The designation, approved earlier this week by China’s State Council, would give the atoll formal protection status under Chinese law. Beijing has framed the decision as an environmental measure to safeguard biodiversity and stabilize the area’s fragile ecosystem.
Taipei dismissed that explanation outright. In a sharply worded statement, Taiwan’s Ministry of Foreign Affairs (MOFA) asserted that “all islands and their surrounding waters in the South China Sea are the sovereign territory of the Republic of China,” adding that its legal claim under international law and the U.N. Convention on the Law of the Sea “remains undeniable.”
“The Chinese government has no right to unilaterally and illegally claim this area,” MOFA said, characterizing Beijing’s move as a “hegemonic display” that could heighten tensions and imperil peace across the Indo-Pacific.

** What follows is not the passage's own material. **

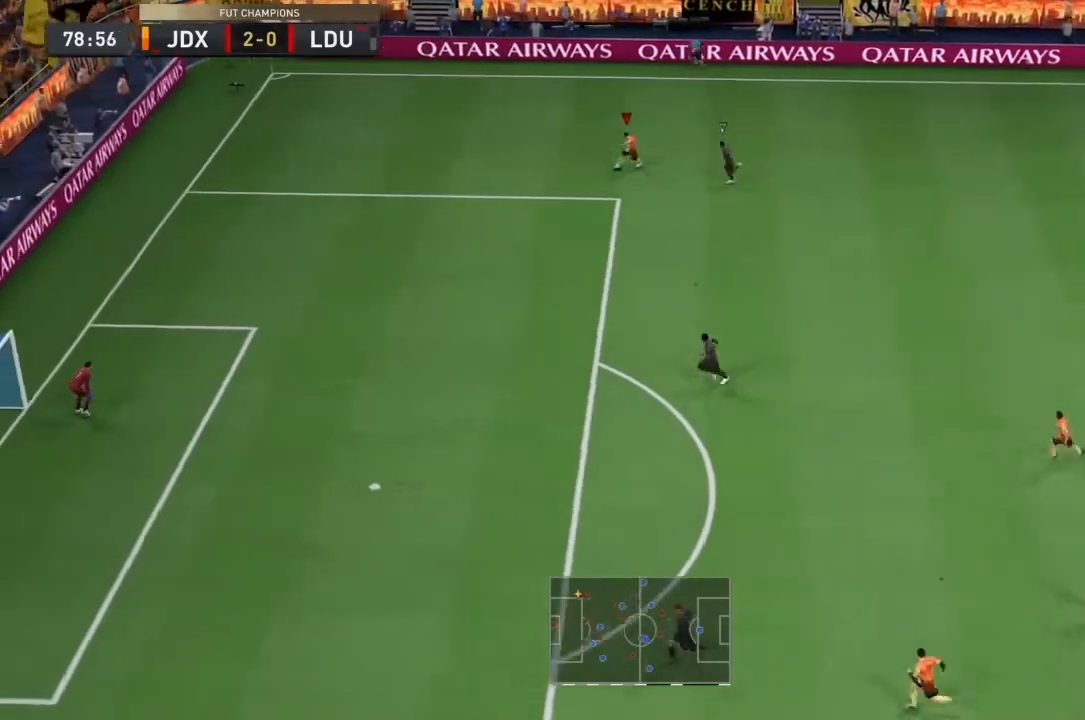
{"buttons": ["L2"], "left_stick": "down", "right_stick": "center", "events": [[233, "CIRCLE", "down"], [267, "L2", "down"], [500, "CIRCLE", "up"]]}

Scarborough Shoal — located roughly 220 kilometers west of the Philippines’ Luzon island — has long been a flashpoint among China, Taiwan and the Philippines. Known as Democracy Reef in Taiwan, Huangyan Island in China and Panatag Shoal in the Philippines, the atoll sits astride one of the world’s busiest shipping lanes.
The Philippines has also protested Beijing’s action, accusing China of violating its territorial rights. Analysts say the reserve designation, while framed as environmental stewardship, could deepen existing friction in a strategic waterway contested by multiple nations.
Taiwan emphasized that its sovereignty claims “remain unchanged” despite China’s declaration and reiterated its willingness to work with regional neighbors, including Manila, to resolve disputes through dialogue and adherence to international law.
China’s State Council, by contrast, described the new designation as “an important guarantee for maintaining the diversity, stability and sustainability of the atoll’s natural ecosystem.”
With Scarborough Shoal once again at the center of regional tensions, observers warn that Beijing’s latest move risks aggravating an already volatile maritime dispute that pits overlapping claims of sovereignty against the imperatives of ecology and international navigation.